[Excerpts from a dataset]

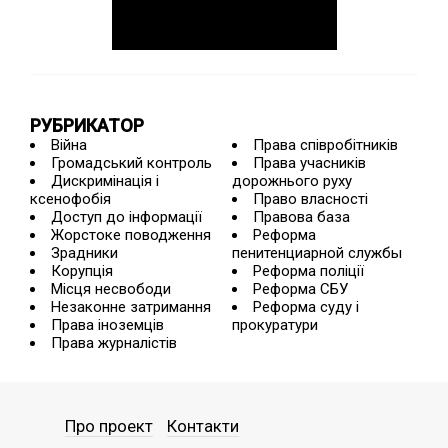
РУБРИКАТОР
Війна
Права співробітників
Громадський контроль
Права учасників
Дискримінація і
дорожнього руху
ксенофобія
Право власності
Доступ до інформації
Правова база
Жорстоке поводження
Реформа
Зрадники
пенитенциарной службы
Корупція
Реформа поліції
Місця несвободи
Реформа СБУ
Незаконне затримання
Реформа суду і
Права іноземців
прокуратури
Права журналістів
Про проект
Контакти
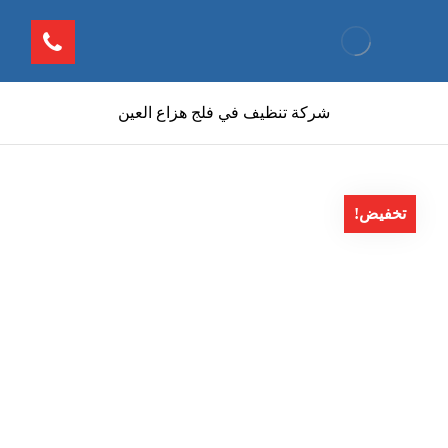
شركة تنظيف في فلج هزاع العين
تخفيض!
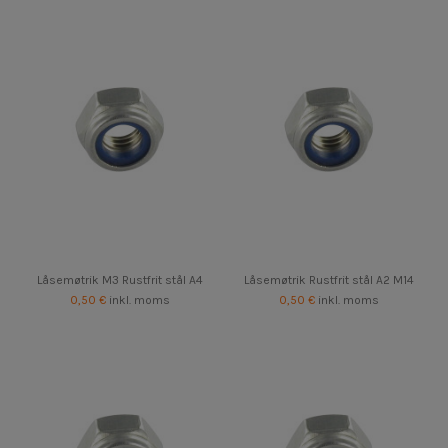
Låsemøtrik M3 Rustfrit stål A4
Låsemøtrik Rustfrit stål A2 M14
0,50 €
inkl. moms
0,50 €
inkl. moms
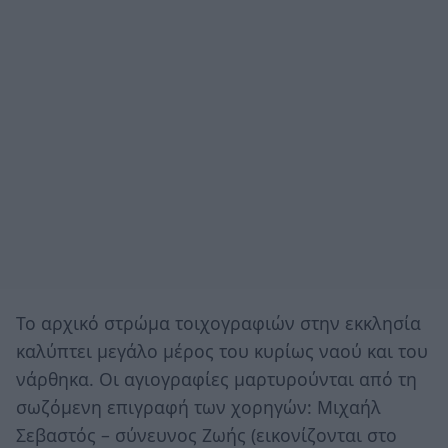
Το αρχικό στρώμα τοιχογραφιών στην εκκλησία
καλύπτει μεγάλο μέρος του κυρίως ναού και του
νάρθηκα. Οι αγιογραφίες μαρτυρούνται από τη
σωζόμενη επιγραφή των χορηγών: Μιχαήλ
Σεβαστός – σύνευνος Ζωής (εικονίζονται στο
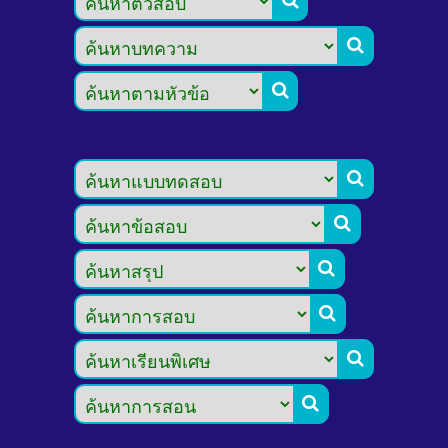










▶ [What to do]:
Skip the pictures and print exactly the lines from the one containing "Права іноземців" through the end of the records above.

▶ [Answer to the exercise]:
Права іноземців
прокуратури
Права журналістів
Про проект
Контакти
شركة تنظيف في فلج هزاع العين
تخفيض!
Låsemøtrik M3 Rustfrit stål A4
Låsemøtrik Rustfrit stål A2 M14
0,50 €
inkl. moms
0,50 €
inkl. moms
Το αρχικό στρώμα τοιχογραφιών στην εκκλησία
καλύπτει μεγάλο μέρος του κυρίως ναού και του
νάρθηκα. Οι αγιογραφίες μαρτυρούνται από τη
σωζόμενη επιγραφή των χορηγών: Μιχαήλ
Σεβαστός – σύνευνος Ζωής (εικονίζονται στο










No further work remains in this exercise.